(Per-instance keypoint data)

[Start of section]

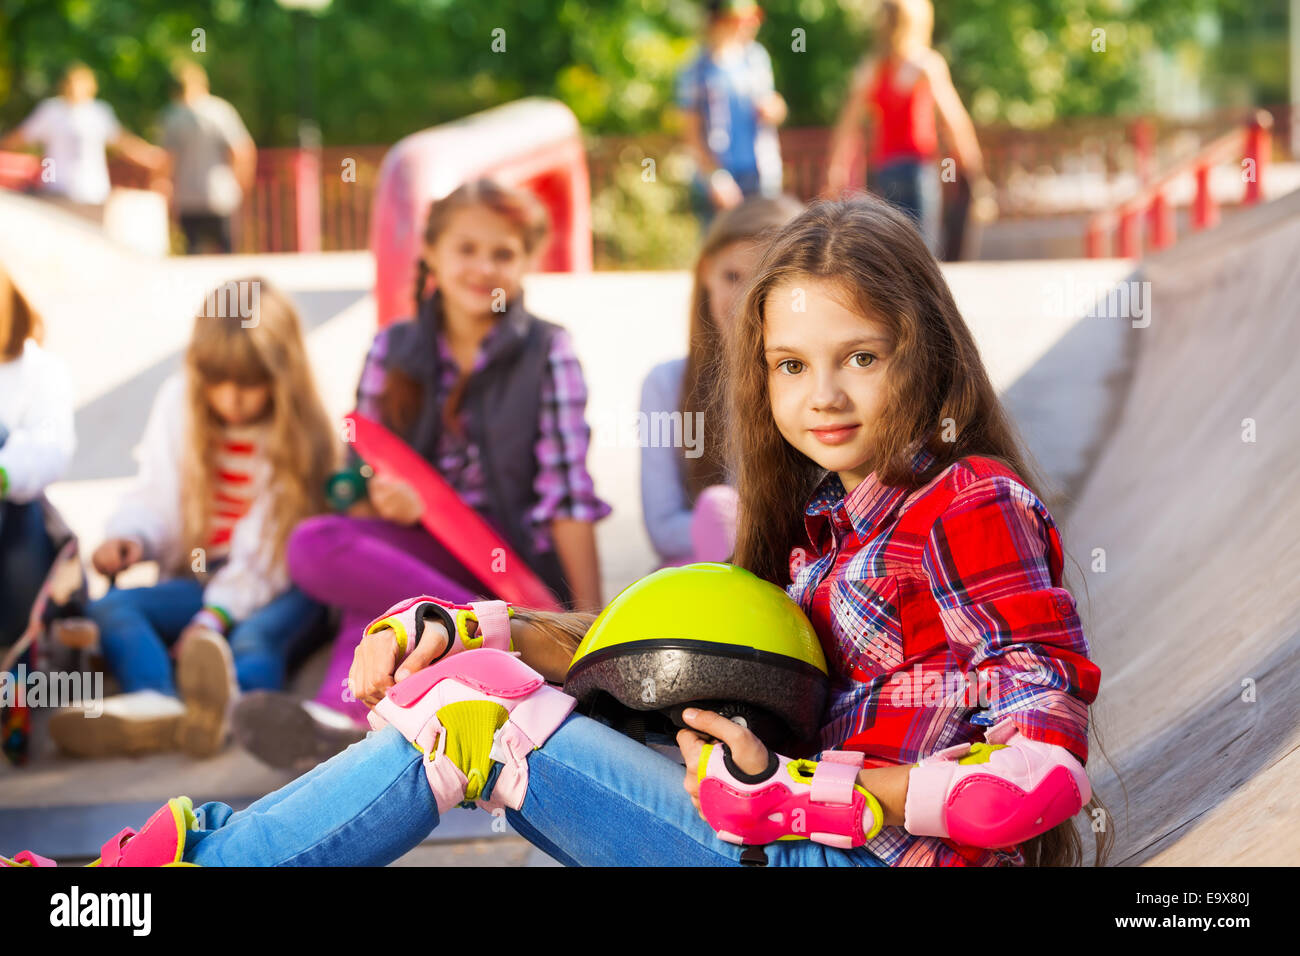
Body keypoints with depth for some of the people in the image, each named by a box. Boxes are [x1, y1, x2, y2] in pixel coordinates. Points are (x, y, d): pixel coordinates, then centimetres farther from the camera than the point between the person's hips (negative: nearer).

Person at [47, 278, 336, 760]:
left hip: (274, 590, -4)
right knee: (107, 610, -23)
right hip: (195, 581, 4)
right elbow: (155, 495, 9)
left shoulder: (299, 429, -4)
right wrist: (128, 536, -15)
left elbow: (273, 545, -11)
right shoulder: (177, 404, 8)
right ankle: (154, 701, -55)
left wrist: (219, 613, -24)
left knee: (256, 637, -37)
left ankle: (229, 695, -74)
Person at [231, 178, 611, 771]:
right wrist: (381, 498, -14)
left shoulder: (547, 353, 2)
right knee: (313, 545, -28)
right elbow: (361, 477, 11)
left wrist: (590, 615, -12)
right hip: (419, 549, 4)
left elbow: (567, 492, -4)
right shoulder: (394, 352, 10)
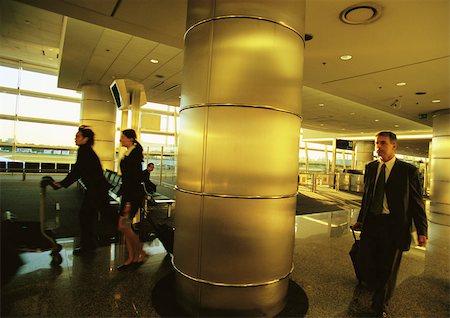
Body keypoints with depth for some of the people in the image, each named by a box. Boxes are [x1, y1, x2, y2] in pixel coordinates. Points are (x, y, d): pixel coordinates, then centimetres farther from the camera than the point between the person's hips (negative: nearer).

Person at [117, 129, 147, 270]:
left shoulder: (135, 154, -16)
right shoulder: (128, 154, 14)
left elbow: (136, 178, -21)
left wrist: (129, 202, -22)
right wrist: (122, 192, 20)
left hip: (134, 194, -10)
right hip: (127, 193, 10)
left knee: (123, 226, -5)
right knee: (126, 226, 11)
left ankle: (140, 253, 12)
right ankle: (131, 258, 22)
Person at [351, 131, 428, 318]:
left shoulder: (408, 170, -7)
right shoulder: (370, 167, 6)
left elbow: (417, 202, -4)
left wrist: (421, 231, -5)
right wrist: (360, 220, 16)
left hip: (394, 225, -3)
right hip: (371, 222, 4)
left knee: (388, 268, 10)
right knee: (364, 262, 7)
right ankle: (379, 291, 41)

[End of section]

▸ Task requirements:
Please copy every line of the items above word for word, including all keypoints and boxes, but leave out the pictures.

▸ Exercise result:
Body keypoints with depth for some of the people in the image, each named by a box. Boxes are [x1, y1, x2, y2] in pixel coordinates. Points are (x, y, d): pixel coordinates, then centimetres farther from the camera than the point between the person's hips (negative: nearer).

Person at [47, 278, 336, 760]:
left hip: (274, 590, -4)
right knee: (107, 610, -23)
right hip: (195, 581, 4)
right elbow: (155, 495, 9)
left shoulder: (299, 429, -4)
right wrist: (128, 536, -15)
left elbow: (273, 545, -11)
right shoulder: (177, 404, 8)
right ankle: (154, 701, -55)
left wrist: (219, 613, -24)
left knee: (256, 637, -37)
left ankle: (229, 695, -74)
Person at [231, 178, 611, 771]:
right wrist: (381, 498, -14)
left shoulder: (547, 353, 2)
right knee: (313, 545, -28)
right elbow: (361, 477, 11)
left wrist: (590, 615, -12)
right hip: (419, 549, 4)
left elbow: (567, 492, -4)
right shoulder: (394, 352, 10)
Body keypoints with depth for some of the people in the image, each named by a box. Boxes are [x1, y1, x2, y2] in pixel coordinates. Points are (x, y, d): pixel coordinates, then centimetres farther from the camera than the point between the person's hips (negative: nearer).

Person at [117, 129, 147, 270]:
left shoulder: (135, 154, -16)
right shoulder: (128, 154, 14)
left elbow: (136, 178, -21)
left wrist: (129, 202, -22)
right wrist: (122, 192, 20)
left hip: (134, 194, -10)
right hip: (127, 193, 10)
left knee: (123, 226, -5)
right knee: (126, 226, 11)
left ankle: (140, 253, 12)
right ankle: (131, 258, 22)
Person at [351, 131, 428, 318]:
left shoulder: (408, 170, -7)
right shoulder: (370, 167, 6)
left elbow: (417, 202, -4)
left wrist: (421, 231, -5)
right wrist: (360, 220, 16)
left hip: (394, 225, -3)
right hip: (371, 222, 4)
left knee: (388, 268, 10)
right knee: (364, 262, 7)
right ankle: (379, 291, 41)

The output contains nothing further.